Instruction => Format everything from the line that contains "text Implementar o" down to the line that contains "subtitle Estrutura de" as a numbered list, leaving out blank lines.

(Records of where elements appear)
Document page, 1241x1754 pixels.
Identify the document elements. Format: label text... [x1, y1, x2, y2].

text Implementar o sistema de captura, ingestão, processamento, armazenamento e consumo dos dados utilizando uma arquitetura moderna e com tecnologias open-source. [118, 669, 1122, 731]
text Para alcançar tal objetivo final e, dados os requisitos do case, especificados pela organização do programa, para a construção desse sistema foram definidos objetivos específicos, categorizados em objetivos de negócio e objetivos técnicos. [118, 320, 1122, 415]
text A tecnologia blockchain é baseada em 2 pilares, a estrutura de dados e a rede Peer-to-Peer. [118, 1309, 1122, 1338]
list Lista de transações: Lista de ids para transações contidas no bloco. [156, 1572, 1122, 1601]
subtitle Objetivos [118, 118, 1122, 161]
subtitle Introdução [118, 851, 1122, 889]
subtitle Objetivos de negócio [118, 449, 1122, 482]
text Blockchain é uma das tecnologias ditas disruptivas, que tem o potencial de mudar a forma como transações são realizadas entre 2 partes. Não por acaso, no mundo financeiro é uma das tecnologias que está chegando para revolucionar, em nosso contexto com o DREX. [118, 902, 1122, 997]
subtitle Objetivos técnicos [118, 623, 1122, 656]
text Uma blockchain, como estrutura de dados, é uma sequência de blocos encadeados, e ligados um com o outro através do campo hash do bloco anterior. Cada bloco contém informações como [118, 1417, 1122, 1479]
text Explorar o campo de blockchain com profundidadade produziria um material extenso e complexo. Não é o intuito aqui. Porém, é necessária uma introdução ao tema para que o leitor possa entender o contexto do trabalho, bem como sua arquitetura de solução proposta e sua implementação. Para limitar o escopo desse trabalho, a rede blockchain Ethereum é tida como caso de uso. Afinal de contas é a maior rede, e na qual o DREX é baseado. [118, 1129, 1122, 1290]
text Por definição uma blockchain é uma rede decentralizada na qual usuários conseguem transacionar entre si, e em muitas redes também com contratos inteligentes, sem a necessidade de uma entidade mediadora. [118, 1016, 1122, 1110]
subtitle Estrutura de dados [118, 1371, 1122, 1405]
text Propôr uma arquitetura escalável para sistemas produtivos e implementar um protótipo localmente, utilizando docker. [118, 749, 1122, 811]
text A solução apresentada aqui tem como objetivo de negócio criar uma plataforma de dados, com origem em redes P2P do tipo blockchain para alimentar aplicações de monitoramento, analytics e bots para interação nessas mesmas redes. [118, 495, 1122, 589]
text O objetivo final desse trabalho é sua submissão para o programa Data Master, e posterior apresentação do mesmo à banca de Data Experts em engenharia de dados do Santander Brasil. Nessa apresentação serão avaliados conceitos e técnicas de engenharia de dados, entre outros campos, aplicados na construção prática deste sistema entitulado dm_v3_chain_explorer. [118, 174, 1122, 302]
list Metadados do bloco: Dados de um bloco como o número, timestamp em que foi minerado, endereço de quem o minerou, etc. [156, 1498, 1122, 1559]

--

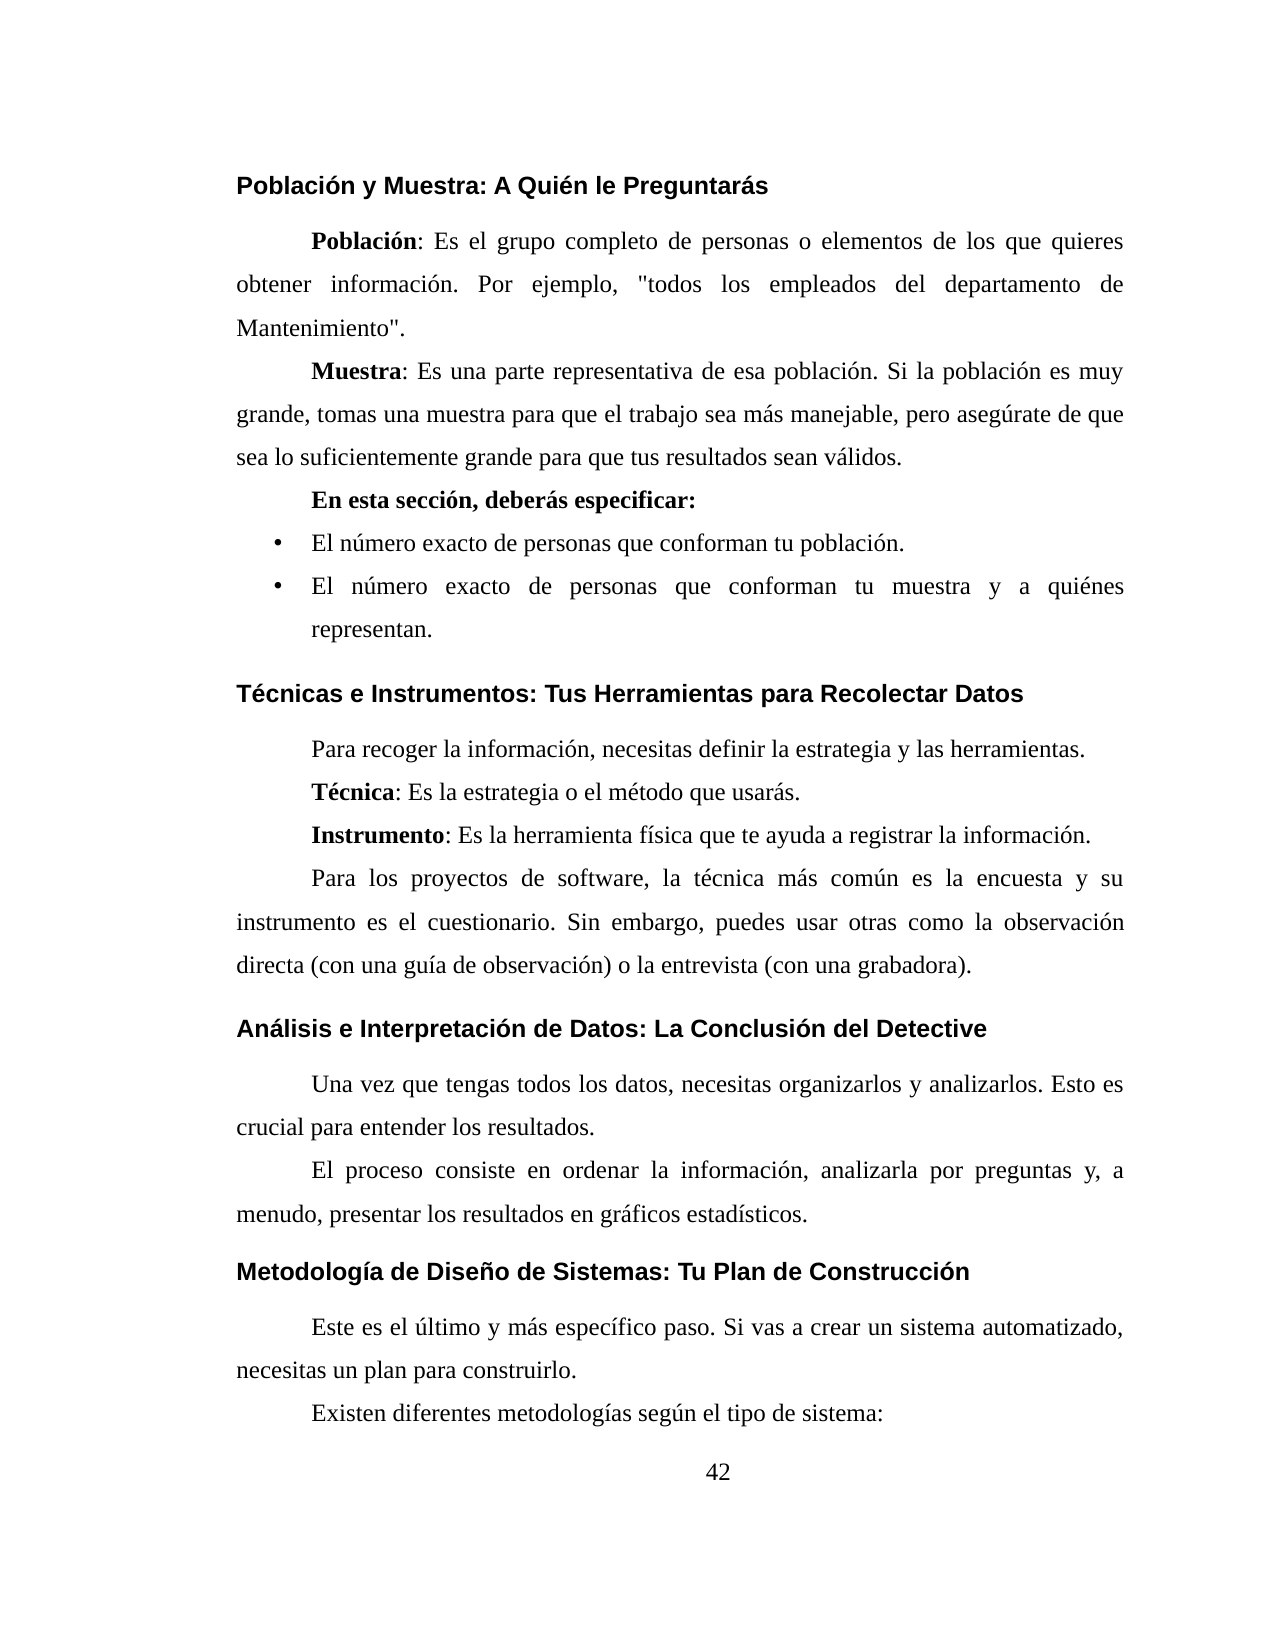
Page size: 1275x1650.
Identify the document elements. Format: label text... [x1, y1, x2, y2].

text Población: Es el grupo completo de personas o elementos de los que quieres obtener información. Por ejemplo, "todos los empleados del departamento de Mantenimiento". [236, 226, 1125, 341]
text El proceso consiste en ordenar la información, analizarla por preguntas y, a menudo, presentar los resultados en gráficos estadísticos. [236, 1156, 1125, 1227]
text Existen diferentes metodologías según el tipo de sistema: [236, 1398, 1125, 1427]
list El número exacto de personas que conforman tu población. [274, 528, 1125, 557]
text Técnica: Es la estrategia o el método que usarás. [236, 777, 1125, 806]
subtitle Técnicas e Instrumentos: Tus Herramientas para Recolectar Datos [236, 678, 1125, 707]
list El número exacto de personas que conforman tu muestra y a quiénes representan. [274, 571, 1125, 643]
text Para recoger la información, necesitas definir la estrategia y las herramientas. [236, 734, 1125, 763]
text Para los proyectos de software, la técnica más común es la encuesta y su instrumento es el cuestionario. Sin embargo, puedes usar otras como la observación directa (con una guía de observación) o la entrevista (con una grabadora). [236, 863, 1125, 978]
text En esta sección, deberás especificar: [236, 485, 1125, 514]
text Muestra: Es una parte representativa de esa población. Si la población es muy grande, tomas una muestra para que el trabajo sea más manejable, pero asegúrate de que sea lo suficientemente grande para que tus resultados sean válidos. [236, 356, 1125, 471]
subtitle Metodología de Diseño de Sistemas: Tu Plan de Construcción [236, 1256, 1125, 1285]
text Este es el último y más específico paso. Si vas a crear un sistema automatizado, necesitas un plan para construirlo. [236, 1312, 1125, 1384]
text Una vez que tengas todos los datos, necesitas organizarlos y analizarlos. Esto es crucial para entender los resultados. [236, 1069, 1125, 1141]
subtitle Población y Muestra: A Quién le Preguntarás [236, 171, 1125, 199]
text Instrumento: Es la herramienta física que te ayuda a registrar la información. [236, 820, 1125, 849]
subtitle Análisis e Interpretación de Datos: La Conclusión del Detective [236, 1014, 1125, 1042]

Complete answer =>
1. text Implementar o sistema de captura, ingestão, processamento, armazenamento e consumo dos dados utilizando uma arquitetura moderna e com tecnologias open-source. [118, 669, 1122, 731]
2. text Para alcançar tal objetivo final e, dados os requisitos do case, especificados pela organização do programa, para a construção desse sistema foram definidos objetivos específicos, categorizados em objetivos de negócio e objetivos técnicos. [118, 320, 1122, 415]
3. text A tecnologia blockchain é baseada em 2 pilares, a estrutura de dados e a rede Peer-to-Peer. [118, 1309, 1122, 1338]
4. list Lista de transações: Lista de ids para transações contidas no bloco. [156, 1572, 1122, 1601]
5. subtitle Objetivos [118, 118, 1122, 161]
6. subtitle Introdução [118, 851, 1122, 889]
7. subtitle Objetivos de negócio [118, 449, 1122, 482]
8. text Blockchain é uma das tecnologias ditas disruptivas, que tem o potencial de mudar a forma como transações são realizadas entre 2 partes. Não por acaso, no mundo financeiro é uma das tecnologias que está chegando para revolucionar, em nosso contexto com o DREX. [118, 902, 1122, 997]
9. subtitle Objetivos técnicos [118, 623, 1122, 656]
10. text Uma blockchain, como estrutura de dados, é uma sequência de blocos encadeados, e ligados um com o outro através do campo hash do bloco anterior. Cada bloco contém informações como [118, 1417, 1122, 1479]
11. text Explorar o campo de blockchain com profundidadade produziria um material extenso e complexo. Não é o intuito aqui. Porém, é necessária uma introdução ao tema para que o leitor possa entender o contexto do trabalho, bem como sua arquitetura de solução proposta e sua implementação. Para limitar o escopo desse trabalho, a rede blockchain Ethereum é tida como caso de uso. Afinal de contas é a maior rede, e na qual o DREX é baseado. [118, 1129, 1122, 1290]
12. text Por definição uma blockchain é uma rede decentralizada na qual usuários conseguem transacionar entre si, e em muitas redes também com contratos inteligentes, sem a necessidade de uma entidade mediadora. [118, 1016, 1122, 1110]
13. subtitle Estrutura de dados [118, 1371, 1122, 1405]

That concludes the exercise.